## The problem:
Give back the lines of the records exactly, starting at the first and ending at the one with "High, 2012-09-04: 15.64 -> 16.1".

## Data items:
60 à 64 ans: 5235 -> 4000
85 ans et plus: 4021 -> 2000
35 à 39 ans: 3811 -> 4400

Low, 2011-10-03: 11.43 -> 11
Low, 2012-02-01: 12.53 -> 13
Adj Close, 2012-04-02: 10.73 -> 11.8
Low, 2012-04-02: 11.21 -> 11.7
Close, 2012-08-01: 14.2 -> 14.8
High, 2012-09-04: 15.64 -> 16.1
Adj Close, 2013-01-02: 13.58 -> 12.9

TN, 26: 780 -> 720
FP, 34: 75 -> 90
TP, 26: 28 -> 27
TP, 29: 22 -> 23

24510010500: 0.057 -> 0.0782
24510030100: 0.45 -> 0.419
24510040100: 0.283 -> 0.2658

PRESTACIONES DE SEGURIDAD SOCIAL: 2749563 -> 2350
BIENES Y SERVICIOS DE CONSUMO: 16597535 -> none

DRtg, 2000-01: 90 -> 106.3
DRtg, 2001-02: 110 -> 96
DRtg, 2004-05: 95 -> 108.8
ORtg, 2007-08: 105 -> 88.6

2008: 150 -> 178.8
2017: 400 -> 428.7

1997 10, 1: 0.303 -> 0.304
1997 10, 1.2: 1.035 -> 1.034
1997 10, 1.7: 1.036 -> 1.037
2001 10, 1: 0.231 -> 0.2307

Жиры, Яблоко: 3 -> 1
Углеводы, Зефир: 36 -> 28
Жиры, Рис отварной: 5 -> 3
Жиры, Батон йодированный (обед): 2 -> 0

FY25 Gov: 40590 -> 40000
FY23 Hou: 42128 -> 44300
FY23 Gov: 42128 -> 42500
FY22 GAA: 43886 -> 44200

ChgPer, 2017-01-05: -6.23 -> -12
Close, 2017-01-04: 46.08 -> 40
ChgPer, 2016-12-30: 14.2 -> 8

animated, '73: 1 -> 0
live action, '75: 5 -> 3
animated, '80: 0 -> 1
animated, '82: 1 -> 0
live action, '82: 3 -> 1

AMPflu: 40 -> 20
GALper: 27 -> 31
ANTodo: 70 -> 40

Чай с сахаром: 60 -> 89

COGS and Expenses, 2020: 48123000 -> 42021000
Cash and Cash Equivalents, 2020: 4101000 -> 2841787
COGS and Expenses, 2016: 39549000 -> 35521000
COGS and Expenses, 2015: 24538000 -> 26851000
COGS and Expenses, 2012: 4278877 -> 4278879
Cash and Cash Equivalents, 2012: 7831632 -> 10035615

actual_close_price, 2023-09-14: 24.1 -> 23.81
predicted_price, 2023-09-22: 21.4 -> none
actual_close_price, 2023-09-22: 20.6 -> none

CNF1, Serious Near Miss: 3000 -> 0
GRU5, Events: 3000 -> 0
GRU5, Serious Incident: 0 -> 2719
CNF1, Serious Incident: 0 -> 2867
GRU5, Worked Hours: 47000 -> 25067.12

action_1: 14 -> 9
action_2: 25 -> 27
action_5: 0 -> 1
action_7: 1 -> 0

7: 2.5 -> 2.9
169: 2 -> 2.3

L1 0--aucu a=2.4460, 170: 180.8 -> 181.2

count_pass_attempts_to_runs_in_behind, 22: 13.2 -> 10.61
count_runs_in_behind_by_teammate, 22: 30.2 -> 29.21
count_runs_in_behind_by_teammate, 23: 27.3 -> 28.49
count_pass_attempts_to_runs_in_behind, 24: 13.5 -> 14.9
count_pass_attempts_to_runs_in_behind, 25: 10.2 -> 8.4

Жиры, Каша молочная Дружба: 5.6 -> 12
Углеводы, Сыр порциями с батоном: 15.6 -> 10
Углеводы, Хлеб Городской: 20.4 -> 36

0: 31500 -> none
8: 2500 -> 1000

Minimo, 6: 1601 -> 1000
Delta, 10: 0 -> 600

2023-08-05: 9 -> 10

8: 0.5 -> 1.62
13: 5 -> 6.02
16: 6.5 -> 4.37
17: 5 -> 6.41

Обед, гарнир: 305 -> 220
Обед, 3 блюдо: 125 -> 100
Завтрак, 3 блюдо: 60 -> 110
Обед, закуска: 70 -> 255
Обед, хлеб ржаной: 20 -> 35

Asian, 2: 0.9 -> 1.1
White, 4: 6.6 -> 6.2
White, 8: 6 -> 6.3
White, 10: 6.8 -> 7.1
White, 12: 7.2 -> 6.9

## Finished task:
60 à 64 ans: 5235 -> 4000
85 ans et plus: 4021 -> 2000
35 à 39 ans: 3811 -> 4400

Low, 2011-10-03: 11.43 -> 11
Low, 2012-02-01: 12.53 -> 13
Adj Close, 2012-04-02: 10.73 -> 11.8
Low, 2012-04-02: 11.21 -> 11.7
Close, 2012-08-01: 14.2 -> 14.8
High, 2012-09-04: 15.64 -> 16.1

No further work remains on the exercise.